Now back and ensconced in my Tokyo routine and feeling dehumanised by urban life; family, friends and clients have kindly been asking for details of my trip . . . and I’ve discovered that it’s impossible to put a month’s worth of experiences into the perfect sound bite.

From seeing Saint Petersburg’s Mikhailovsky Theatre open its 177th season with a premiere of Swan Lake, to experiencing the chill of the Siberian wind, to sleeping in gers with traditional nomadic Mongolian families, to riding on an ox and cart through the Eurasian Steppes, to climbing the Great Wall of China. Oh and did I mention the four nights on the train from Moscow-Irkutsk? Or the banya experience at Lake Baikal?

Just exactly how is one supposed to put this multitude of experiences into an all-purpose, catchy one-liner?

It can’t be done. Travel changes you on the inside.
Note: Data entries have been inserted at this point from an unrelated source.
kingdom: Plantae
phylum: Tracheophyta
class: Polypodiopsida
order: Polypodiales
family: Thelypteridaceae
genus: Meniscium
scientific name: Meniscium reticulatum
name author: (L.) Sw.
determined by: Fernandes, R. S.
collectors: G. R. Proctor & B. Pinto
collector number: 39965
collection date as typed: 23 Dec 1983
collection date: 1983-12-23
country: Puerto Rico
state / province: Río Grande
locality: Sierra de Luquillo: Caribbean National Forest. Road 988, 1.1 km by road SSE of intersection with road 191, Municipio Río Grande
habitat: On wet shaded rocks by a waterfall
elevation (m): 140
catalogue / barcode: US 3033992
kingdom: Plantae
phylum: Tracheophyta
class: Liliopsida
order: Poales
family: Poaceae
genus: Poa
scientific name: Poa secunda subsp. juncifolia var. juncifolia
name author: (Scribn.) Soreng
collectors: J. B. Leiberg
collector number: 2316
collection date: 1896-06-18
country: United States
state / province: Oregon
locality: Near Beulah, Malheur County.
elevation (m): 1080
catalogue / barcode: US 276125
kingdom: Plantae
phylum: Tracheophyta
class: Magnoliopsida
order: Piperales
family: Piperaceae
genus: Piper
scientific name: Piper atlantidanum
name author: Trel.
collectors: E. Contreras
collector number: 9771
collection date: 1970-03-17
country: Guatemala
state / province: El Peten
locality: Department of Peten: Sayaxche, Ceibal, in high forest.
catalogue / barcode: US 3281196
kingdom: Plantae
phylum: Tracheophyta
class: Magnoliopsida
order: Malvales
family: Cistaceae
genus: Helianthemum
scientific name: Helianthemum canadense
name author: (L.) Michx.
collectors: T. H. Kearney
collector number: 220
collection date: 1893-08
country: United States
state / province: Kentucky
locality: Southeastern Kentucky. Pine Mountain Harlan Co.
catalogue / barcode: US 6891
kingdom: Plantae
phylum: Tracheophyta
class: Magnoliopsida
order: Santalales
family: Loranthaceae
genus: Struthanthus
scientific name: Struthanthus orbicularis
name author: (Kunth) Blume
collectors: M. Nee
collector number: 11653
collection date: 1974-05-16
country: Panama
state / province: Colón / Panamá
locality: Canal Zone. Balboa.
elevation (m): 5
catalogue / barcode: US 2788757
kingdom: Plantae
It’s just that when we’re back on home soil all we do is narrate in monologue fashion what we saw on the outside.

We reel off all the exotic places we saw, list the creature comforts of the divine hotels we stayed in or the leaky tent we roughed it in, describe the strange and curious meals we ate and detail all the good, bad and never-drinking-that-ever-again local alcohol we (too frequently!) consumed. We describe the crazy people we met, the beyond bad pop music we listened - and of course - danced to and bang on and on about how alternatively gorgeous or rubbish the weather was.

We usually don’t recount our feelings of travel - what was stirring inside us when a stirring view caught our breath and moved our heart.

So some advice for the next person that asks me about my trip.

Ask instead the emotions I recollect. Inquire exactly how this journey moved me. Demand to know why this travel experience was a game changer in my life. And then we’ll be having a discussion where I share with you how I finally learnt (and experienced as a Truth) that life is a journey, not a destination.